-- Try it --
From the line with "3. Vacuum polarisation correction" to the final line of the records, reproduce every line exactly and only those lines.

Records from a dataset
⁂

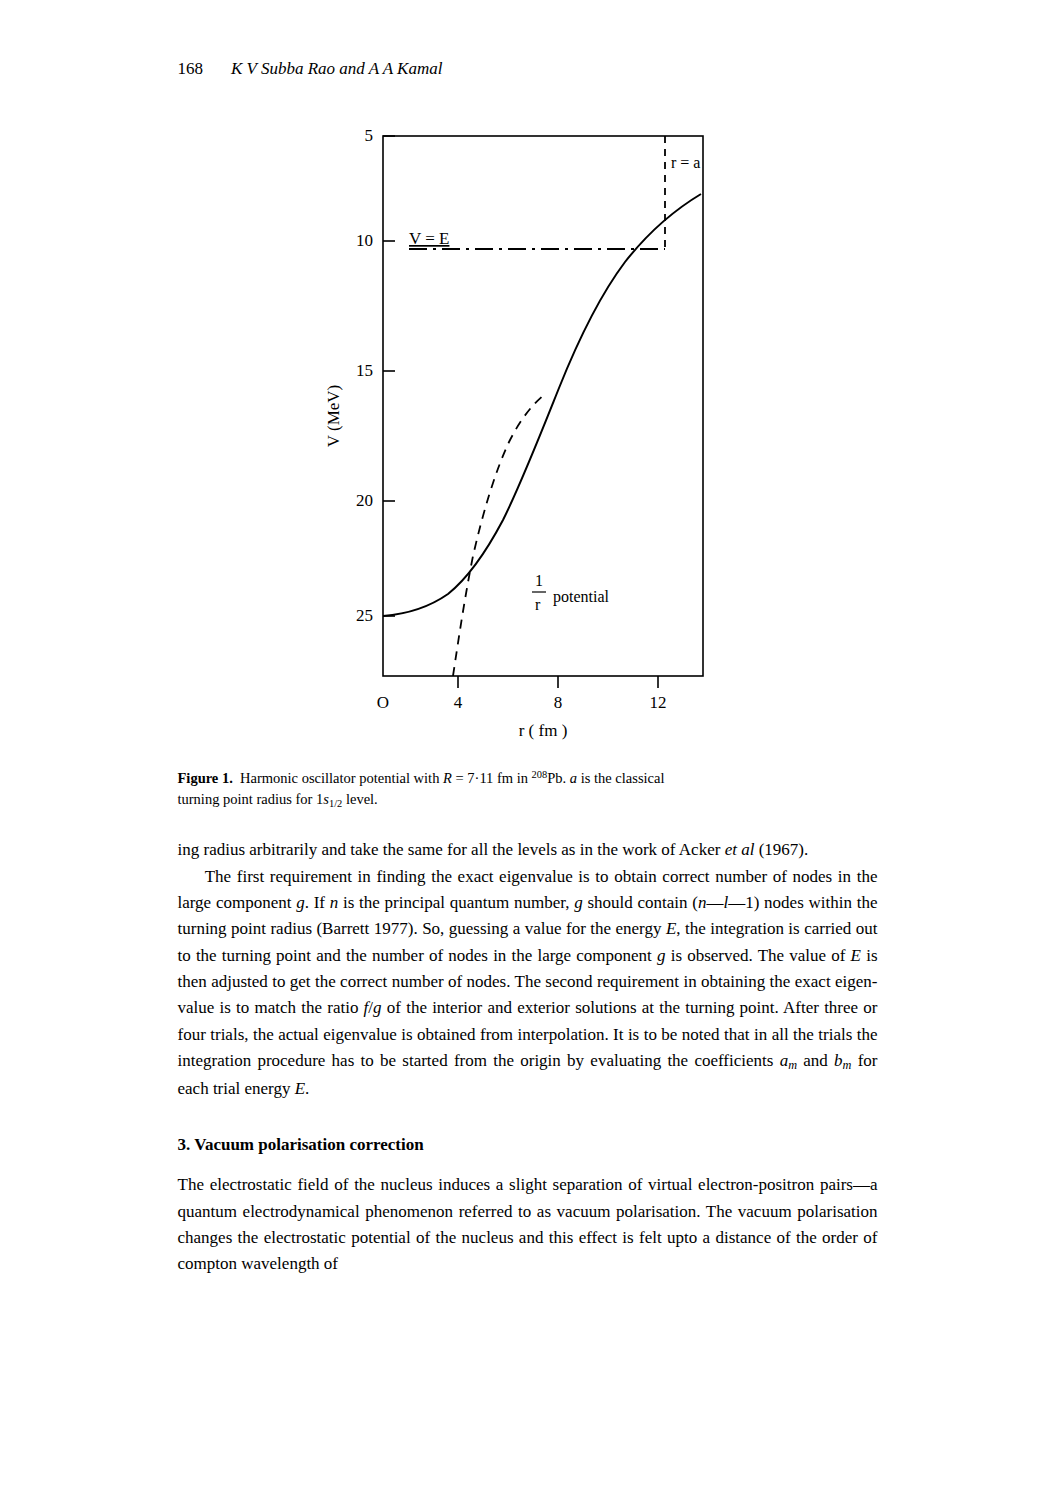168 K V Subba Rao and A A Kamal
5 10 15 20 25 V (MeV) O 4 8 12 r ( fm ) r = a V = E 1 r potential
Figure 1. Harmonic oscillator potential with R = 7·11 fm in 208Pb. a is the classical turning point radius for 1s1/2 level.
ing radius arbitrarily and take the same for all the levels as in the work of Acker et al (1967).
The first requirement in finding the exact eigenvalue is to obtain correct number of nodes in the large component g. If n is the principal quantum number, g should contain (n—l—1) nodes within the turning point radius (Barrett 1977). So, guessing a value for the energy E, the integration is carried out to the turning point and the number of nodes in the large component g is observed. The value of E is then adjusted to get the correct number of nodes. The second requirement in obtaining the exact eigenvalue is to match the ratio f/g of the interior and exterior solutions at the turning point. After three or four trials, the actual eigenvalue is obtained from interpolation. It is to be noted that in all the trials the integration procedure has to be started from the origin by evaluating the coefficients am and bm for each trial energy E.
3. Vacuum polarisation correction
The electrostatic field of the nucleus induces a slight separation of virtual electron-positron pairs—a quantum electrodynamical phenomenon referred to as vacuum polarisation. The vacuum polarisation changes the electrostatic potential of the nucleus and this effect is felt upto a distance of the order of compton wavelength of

⁂

-- Exercise result --
3. Vacuum polarisation correction
The electrostatic field of the nucleus induces a slight separation of virtual electron-positron pairs—a quantum electrodynamical phenomenon referred to as vacuum polarisation. The vacuum polarisation changes the electrostatic potential of the nucleus and this effect is felt upto a distance of the order of compton wavelength of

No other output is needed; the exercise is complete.